Chinese spies used a microchip to infiltrate 30+ American tech giants… here’s what you need to know

hardware attach

Last week, Bloomberg Businessweek dropped the bombshell of all bombshells when it comes to cybersecurity. Everyone knows hackers are an ever-present danger in our digital lives — whether its phishing attacks, DDoS attacks, WiFi attacks, whatever —  we’re always having to be on the lookout for suspicious activity throughout our digital lives. But a legit and systemic hardware attack? That’s another can of worms altogether. And it looks like Chinese spies accomplished just that.

What’s the story and how’d they do it?

I highly, highly recommend you read the full Bloomberg story, but to summarize: China is in a unique position to infiltrate computer hardware because so many major tech company’s supply chains rely so heavily on the country’s hi-tech manufacturing. One such company is Super Micro Computer, Inc., aka Supermicro, which is based out of San Jose and is one of the largest suppliers of server motherboards on Earth. And, to make matters worse, you can find Supermicro motherboards in servers for Amazon Web Services, Apple, “Department of Defense data centers to process drone and surveillance-camera footage, on Navy warships to transmit feeds of airborne missions, and inside government buildings to enable secure videoconferencing,” according to the article.

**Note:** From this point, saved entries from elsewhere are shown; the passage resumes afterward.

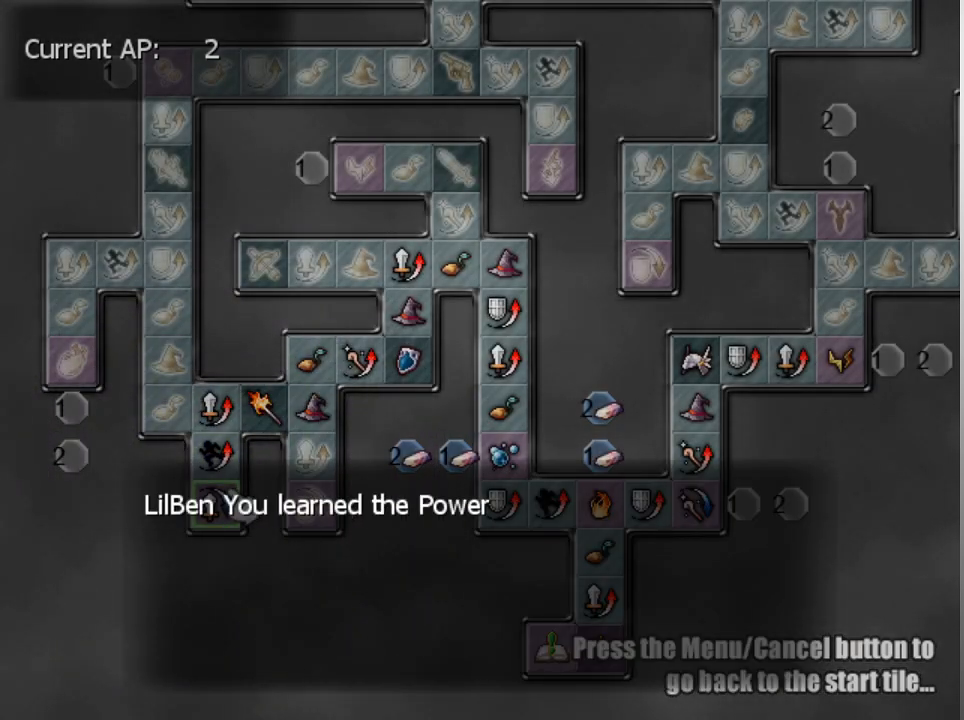
{"buttons": [], "left_stick": "center", "events": [[367, "A", "down"], [467, "A", "up"]]}
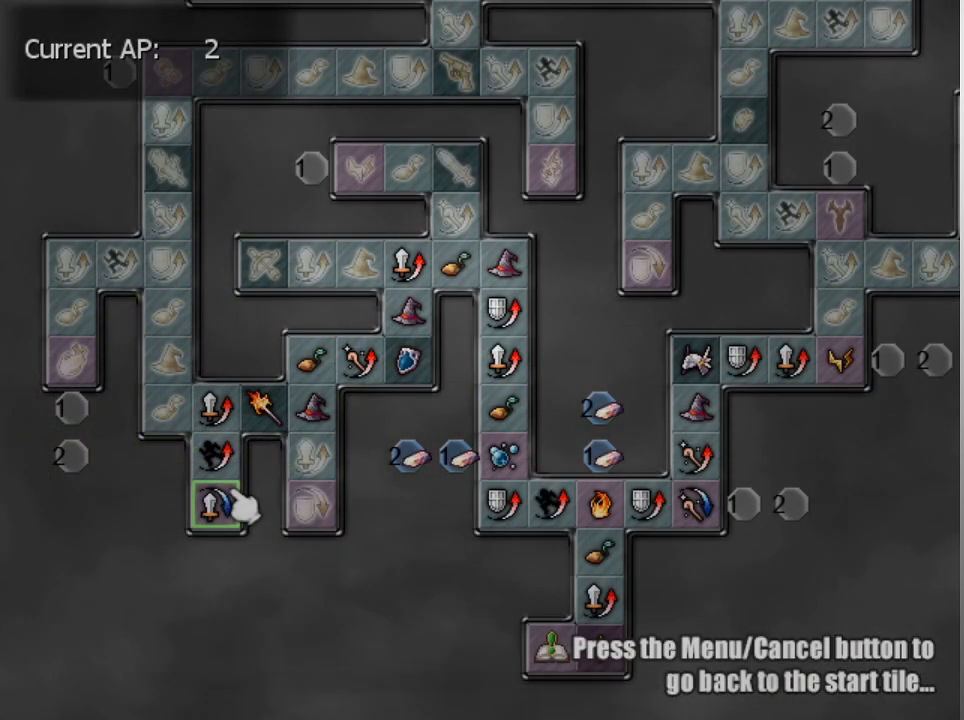
{"buttons": [], "left_stick": "center", "events": []}
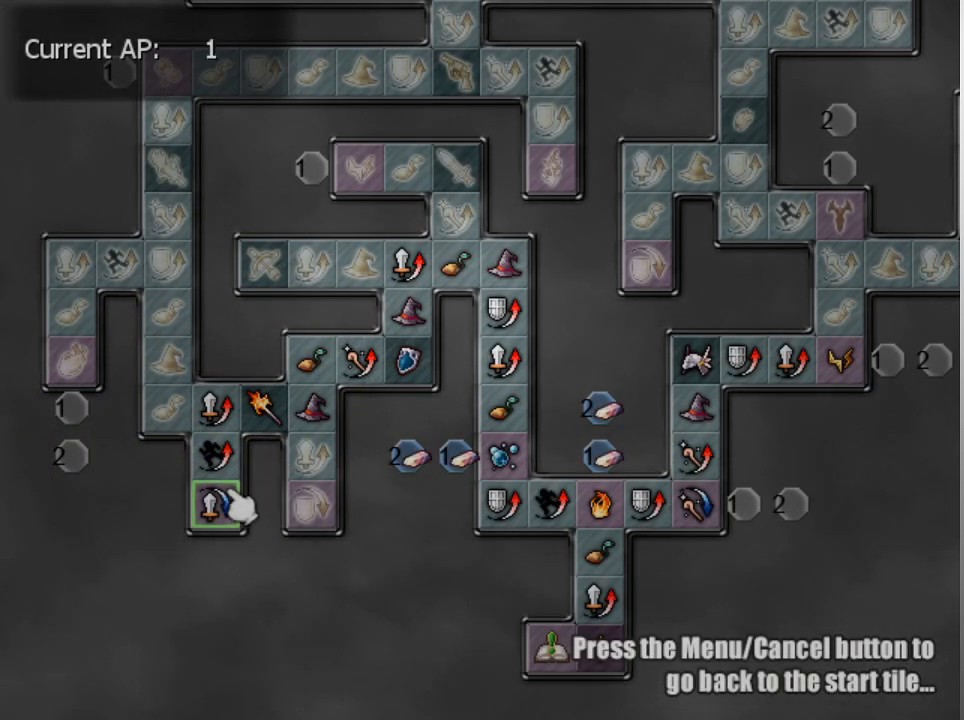
{"buttons": ["DPAD_UP"], "left_stick": "center", "events": [[100, "DPAD_UP", "down"]]}
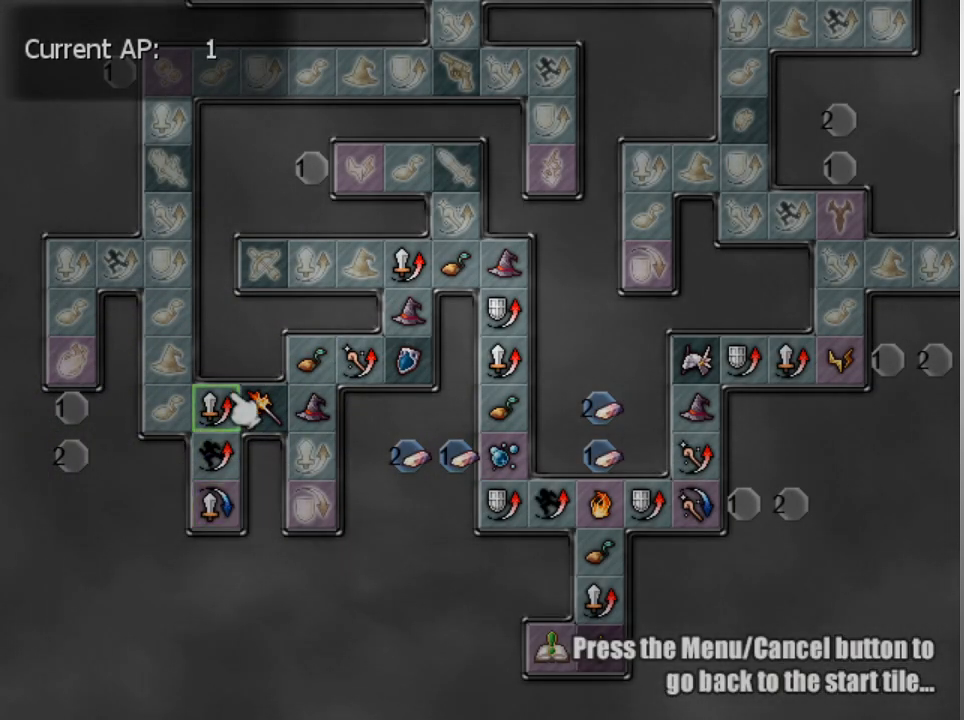
{"buttons": [], "left_stick": "center", "events": [[33, "DPAD_UP", "up"], [233, "DPAD_RIGHT", "down"], [433, "DPAD_RIGHT", "up"]]}
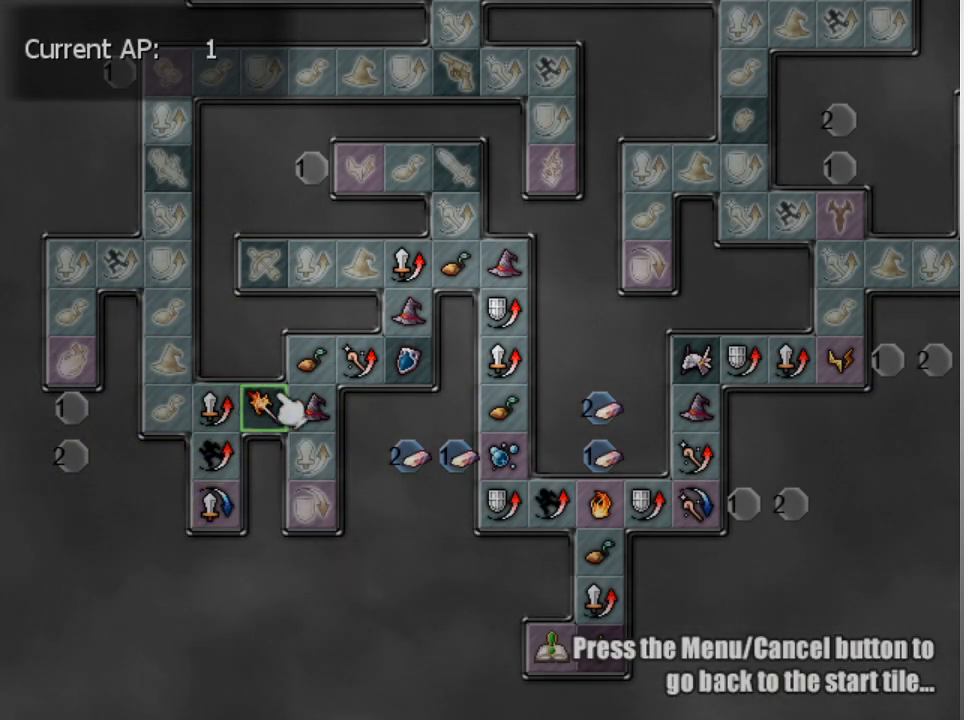
{"buttons": ["DPAD_UP"], "left_stick": "center", "events": [[100, "DPAD_UP", "down"], [333, "DPAD_RIGHT", "down"], [333, "DPAD_UP", "up"], [400, "DPAD_UP", "down"], [433, "DPAD_RIGHT", "up"]]}
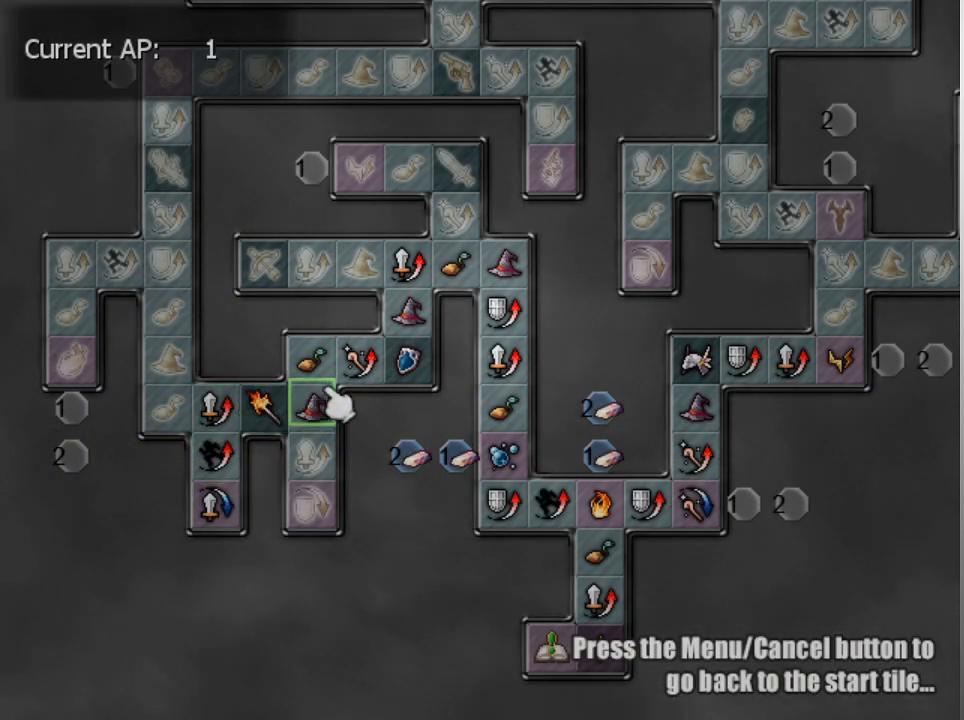
{"buttons": ["DPAD_DOWN"], "left_stick": "center", "events": [[133, "DPAD_UP", "up"], [400, "DPAD_DOWN", "down"]]}
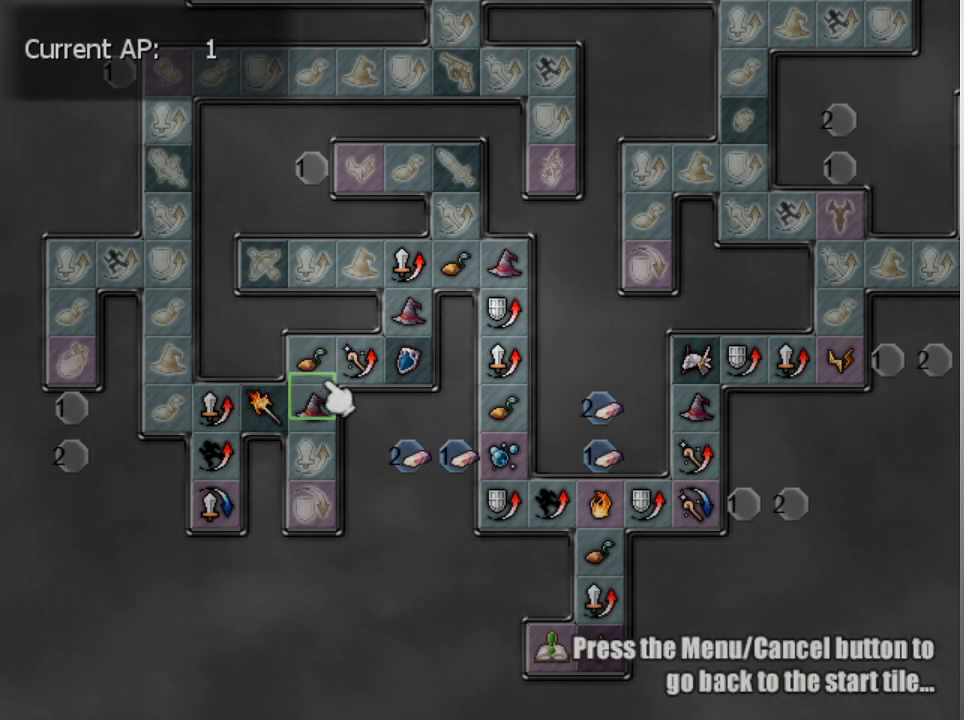
{"buttons": [], "left_stick": "center", "events": [[67, "DPAD_DOWN", "up"], [167, "DPAD_LEFT", "down"], [267, "DPAD_LEFT", "up"]]}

The reporter details what the U.S. intelligence community claims was a years-long effort in the making by which agents of the People’s Liberation Army cozied up to a manufacturing subcontractor(s) in order to seed the machines with a malicious, microscopic chip that would allow “the attackers to create a stealth doorway into any network that included the altered machines.”

The impact could be devastating.

“This attack was something graver than the software-based incidents the world has grown accustomed to seeing,” the article reads. “Hardware hacks are more difficult to pull off and potentially more devastating, promising the kind of long-term, stealth access that spy agencies are willing to invest millions of dollars and many years to get.”

So, sure—it’s bad for Apple, Amazon and the U.S. government… but what does it mean for me and my business?

The problem with network effects? When things go bad, they go bad for a lot of people, and fast. We all love cloud server providers like AWS that prevent us from having to build and host our own servers. We love automating backup to these servers. We love API integrations that rely on these servers. They make our lives easier, our products better, our bills cheaper. But they also can ruin everything if they’re compromised on a systemic scale. And unlike a software/malware problem, a hardware problem could literally infect every single machine on Amazon’s network… which is a massive portion of the interconnected digital world.

Now, I’m by no means saying every machine on AWS has been infected. That’d be pretty damn hard to accomplish at such a massive scale. But it undergirds my point nonetheless — every business in this country probably touches Supermicro hardware in some form or fashion. And it’s absolutely critical that you have your cybersecurity buttoned up, your backups on point and your hardware inspected in light of this threat.

These exact moments are why we exist as a company. It’s really hard to stay on top of this stuff all the time! We get it. You’ve got enough headaches running a business to worry about spy-novel kinda stuff like seed chip infiltrations on a motherboard subcontractor in China. But these threats are real and they’re out there. We live for these moments because we do what’s necessary to protect you, your data and your bottom line so you can stay focused on, you know, actually generating that bottom line!